(Text extracted from each page)
---
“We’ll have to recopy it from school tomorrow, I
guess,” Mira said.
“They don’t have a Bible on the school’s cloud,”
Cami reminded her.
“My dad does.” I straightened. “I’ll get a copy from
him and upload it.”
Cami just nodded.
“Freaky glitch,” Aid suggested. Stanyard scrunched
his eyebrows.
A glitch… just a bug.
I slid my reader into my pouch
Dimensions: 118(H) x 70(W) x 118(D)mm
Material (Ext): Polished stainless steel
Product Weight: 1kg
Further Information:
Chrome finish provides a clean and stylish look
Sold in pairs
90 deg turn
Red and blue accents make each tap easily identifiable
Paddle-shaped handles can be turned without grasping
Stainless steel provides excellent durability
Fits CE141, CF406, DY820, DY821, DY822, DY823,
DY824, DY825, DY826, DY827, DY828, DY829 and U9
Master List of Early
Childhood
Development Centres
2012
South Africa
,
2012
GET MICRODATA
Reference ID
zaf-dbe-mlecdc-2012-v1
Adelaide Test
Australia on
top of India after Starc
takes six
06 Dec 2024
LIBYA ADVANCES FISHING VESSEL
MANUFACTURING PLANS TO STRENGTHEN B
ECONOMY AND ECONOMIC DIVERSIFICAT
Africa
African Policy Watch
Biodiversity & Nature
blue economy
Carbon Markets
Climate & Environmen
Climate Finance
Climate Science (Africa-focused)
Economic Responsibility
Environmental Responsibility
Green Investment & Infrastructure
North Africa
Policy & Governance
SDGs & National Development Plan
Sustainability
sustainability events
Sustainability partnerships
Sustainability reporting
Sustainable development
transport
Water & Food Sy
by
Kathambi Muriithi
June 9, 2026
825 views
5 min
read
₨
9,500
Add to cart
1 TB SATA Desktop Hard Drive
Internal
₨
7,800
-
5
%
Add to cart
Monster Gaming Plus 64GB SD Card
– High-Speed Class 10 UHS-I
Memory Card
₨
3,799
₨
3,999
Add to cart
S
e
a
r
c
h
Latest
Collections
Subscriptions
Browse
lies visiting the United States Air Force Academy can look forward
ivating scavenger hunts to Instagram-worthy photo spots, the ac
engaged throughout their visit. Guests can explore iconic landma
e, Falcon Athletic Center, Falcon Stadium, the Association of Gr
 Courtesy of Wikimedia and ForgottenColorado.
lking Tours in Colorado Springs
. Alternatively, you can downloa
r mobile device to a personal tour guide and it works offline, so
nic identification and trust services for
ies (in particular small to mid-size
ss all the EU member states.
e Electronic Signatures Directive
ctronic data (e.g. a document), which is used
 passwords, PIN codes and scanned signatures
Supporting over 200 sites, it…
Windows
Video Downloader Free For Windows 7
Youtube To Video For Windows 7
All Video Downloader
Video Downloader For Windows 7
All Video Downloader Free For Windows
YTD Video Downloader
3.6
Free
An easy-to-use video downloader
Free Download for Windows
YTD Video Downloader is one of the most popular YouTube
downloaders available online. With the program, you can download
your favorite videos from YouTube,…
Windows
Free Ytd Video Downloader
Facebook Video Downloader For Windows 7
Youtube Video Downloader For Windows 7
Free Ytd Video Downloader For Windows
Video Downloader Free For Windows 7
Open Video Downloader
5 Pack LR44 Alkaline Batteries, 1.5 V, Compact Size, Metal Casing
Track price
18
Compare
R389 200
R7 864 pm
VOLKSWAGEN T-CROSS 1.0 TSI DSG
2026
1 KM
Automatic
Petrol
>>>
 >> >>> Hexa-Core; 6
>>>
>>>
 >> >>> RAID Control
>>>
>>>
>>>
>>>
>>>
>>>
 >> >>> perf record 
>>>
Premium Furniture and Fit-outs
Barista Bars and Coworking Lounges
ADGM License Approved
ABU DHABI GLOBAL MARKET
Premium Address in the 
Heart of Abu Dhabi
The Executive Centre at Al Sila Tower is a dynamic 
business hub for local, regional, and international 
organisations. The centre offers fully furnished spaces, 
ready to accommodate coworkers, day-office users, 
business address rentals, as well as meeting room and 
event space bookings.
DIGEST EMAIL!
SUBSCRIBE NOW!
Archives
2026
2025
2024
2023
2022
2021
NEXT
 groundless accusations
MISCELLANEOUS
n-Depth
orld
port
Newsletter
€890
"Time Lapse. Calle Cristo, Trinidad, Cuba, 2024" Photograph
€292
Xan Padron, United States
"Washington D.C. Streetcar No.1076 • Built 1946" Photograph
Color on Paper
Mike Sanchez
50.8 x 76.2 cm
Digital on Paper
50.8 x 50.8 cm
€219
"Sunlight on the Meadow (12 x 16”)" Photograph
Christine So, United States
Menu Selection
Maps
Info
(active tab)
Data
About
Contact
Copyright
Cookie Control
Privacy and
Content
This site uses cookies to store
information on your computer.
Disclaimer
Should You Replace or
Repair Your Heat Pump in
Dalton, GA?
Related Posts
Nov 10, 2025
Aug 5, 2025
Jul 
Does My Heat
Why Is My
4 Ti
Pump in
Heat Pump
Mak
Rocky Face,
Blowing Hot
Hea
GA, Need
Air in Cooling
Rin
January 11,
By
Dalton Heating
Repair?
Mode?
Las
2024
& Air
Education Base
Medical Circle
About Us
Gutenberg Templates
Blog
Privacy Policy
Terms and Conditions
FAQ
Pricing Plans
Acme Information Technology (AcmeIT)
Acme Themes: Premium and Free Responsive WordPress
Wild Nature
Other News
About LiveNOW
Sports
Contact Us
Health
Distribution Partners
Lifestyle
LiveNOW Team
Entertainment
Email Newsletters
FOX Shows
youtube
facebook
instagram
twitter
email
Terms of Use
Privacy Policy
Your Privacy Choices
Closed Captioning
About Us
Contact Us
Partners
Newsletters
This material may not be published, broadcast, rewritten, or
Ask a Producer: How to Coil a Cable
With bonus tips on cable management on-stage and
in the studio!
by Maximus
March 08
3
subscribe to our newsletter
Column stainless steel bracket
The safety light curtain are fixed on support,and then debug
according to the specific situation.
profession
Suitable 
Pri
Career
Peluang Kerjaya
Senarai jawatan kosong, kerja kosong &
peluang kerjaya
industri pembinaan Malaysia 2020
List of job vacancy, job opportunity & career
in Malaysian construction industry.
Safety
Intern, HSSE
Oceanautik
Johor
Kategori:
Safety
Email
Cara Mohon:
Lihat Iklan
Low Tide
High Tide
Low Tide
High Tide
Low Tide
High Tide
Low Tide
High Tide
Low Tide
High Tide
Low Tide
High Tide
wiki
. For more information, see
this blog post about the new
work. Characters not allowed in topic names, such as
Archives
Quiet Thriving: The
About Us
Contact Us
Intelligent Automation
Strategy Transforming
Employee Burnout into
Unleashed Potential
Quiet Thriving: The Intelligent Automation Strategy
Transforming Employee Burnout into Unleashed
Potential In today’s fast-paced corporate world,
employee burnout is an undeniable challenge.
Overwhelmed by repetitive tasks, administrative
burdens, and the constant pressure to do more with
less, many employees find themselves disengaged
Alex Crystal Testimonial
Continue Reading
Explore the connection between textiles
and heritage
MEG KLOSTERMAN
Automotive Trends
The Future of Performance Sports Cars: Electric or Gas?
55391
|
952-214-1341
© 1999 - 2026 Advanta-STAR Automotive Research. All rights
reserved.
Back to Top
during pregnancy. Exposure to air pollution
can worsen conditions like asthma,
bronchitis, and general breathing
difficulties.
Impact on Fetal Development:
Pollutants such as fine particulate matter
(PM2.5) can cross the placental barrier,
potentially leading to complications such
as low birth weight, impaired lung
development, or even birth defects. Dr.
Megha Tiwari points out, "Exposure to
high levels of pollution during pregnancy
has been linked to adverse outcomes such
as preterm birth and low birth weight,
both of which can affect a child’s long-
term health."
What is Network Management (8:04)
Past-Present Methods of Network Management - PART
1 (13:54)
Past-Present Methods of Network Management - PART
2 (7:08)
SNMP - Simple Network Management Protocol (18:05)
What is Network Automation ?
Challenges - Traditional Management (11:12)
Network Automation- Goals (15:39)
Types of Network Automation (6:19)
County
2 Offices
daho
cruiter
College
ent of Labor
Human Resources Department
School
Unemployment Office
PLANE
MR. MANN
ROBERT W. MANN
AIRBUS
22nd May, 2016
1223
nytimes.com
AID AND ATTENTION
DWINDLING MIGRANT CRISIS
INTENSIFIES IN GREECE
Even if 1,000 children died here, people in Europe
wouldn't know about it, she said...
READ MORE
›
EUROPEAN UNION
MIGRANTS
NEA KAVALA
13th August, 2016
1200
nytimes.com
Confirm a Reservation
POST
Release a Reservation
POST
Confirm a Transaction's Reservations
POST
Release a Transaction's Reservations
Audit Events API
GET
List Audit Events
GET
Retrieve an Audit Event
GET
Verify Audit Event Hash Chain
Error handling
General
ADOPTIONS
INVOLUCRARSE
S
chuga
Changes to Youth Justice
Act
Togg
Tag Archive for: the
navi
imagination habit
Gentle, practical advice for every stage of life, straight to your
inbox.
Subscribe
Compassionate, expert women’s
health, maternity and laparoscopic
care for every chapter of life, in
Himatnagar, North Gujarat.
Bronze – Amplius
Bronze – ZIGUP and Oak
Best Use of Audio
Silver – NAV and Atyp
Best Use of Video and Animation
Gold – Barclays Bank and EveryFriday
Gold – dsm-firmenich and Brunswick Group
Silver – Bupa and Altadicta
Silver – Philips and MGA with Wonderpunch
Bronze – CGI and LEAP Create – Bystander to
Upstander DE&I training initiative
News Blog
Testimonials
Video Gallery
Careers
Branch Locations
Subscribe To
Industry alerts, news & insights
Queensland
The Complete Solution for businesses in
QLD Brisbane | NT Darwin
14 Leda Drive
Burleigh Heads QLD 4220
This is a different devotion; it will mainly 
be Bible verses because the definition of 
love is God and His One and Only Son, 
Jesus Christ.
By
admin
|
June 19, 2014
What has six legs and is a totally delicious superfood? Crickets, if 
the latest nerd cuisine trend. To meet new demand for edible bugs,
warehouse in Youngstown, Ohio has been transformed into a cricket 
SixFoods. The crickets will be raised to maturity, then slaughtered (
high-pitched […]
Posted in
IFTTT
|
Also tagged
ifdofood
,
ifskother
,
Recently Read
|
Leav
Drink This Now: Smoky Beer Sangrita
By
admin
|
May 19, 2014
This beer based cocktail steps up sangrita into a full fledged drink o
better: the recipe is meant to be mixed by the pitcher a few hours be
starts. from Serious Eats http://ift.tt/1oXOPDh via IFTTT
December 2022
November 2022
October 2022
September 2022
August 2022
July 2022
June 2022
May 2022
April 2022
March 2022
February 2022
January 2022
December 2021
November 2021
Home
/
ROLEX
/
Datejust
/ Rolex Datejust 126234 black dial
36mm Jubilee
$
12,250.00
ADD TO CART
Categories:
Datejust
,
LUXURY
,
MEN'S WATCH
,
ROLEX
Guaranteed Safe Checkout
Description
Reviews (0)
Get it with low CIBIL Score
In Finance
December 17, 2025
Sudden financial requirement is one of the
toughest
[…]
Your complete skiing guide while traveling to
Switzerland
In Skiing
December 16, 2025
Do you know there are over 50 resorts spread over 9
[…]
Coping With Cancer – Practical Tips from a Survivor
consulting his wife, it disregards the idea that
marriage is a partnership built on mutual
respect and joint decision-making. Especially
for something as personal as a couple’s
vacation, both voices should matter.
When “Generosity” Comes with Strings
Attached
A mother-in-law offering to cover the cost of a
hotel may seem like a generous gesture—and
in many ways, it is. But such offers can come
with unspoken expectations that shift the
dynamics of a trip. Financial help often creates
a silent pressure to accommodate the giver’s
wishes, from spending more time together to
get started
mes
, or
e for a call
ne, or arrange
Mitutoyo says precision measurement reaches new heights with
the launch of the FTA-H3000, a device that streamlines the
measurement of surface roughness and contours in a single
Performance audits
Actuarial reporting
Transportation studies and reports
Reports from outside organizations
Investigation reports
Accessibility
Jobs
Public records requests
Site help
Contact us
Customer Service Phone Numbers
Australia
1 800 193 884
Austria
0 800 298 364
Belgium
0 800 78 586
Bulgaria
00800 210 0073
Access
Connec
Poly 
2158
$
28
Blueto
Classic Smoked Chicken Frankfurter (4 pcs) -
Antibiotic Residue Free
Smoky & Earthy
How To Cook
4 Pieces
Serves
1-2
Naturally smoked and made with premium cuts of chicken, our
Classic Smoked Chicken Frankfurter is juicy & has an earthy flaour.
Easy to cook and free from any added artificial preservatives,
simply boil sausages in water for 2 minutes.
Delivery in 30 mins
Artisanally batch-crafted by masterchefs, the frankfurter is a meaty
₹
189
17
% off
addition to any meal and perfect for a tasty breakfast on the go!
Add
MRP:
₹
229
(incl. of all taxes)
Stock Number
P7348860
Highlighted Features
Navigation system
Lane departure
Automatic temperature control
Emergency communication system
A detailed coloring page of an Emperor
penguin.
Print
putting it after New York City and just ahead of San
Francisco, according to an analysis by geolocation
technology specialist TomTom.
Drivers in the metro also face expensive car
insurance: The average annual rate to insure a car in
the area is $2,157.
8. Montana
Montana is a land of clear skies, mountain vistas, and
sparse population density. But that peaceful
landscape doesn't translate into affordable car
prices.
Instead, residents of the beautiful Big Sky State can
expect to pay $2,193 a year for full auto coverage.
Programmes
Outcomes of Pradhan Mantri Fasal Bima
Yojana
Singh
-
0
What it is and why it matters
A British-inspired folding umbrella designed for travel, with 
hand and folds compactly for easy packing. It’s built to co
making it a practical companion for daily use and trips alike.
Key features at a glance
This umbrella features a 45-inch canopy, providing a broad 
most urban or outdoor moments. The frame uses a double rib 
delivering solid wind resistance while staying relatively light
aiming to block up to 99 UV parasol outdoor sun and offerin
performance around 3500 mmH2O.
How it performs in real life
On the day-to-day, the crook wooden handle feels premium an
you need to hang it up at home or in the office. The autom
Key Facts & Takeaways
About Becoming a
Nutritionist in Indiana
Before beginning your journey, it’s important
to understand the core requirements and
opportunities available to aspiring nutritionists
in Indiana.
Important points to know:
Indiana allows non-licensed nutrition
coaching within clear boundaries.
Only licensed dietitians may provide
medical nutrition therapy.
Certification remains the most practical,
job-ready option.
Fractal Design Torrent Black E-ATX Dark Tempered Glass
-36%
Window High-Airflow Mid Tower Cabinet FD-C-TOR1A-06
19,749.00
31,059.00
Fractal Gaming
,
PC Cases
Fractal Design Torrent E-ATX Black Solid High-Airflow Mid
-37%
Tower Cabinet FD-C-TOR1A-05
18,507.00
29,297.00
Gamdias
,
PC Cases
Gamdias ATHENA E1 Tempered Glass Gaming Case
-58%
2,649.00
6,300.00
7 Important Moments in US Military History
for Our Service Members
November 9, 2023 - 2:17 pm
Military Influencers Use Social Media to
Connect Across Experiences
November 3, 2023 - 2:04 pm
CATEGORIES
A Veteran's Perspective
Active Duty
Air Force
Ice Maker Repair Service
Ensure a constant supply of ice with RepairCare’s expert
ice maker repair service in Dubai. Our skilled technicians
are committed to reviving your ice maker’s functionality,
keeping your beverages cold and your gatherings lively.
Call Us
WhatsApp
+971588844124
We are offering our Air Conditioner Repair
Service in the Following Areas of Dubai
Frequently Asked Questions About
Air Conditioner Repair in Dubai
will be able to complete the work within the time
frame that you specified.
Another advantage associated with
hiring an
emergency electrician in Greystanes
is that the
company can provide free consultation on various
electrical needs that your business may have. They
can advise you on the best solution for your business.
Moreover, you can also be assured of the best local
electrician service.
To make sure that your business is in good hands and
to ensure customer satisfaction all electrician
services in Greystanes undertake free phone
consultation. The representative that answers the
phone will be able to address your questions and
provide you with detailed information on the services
---
Reproduce word for word everything from the start of the material down to the line containing "suggested. Stanyard scrunched", including that line.

Result for this task:
“We’ll have to recopy it from school tomorrow, I
guess,” Mira said.
“They don’t have a Bible on the school’s cloud,”
Cami reminded her.
“My dad does.” I straightened. “I’ll get a copy from
him and upload it.”
Cami just nodded.
“Freaky glitch,” Aid suggested. Stanyard scrunched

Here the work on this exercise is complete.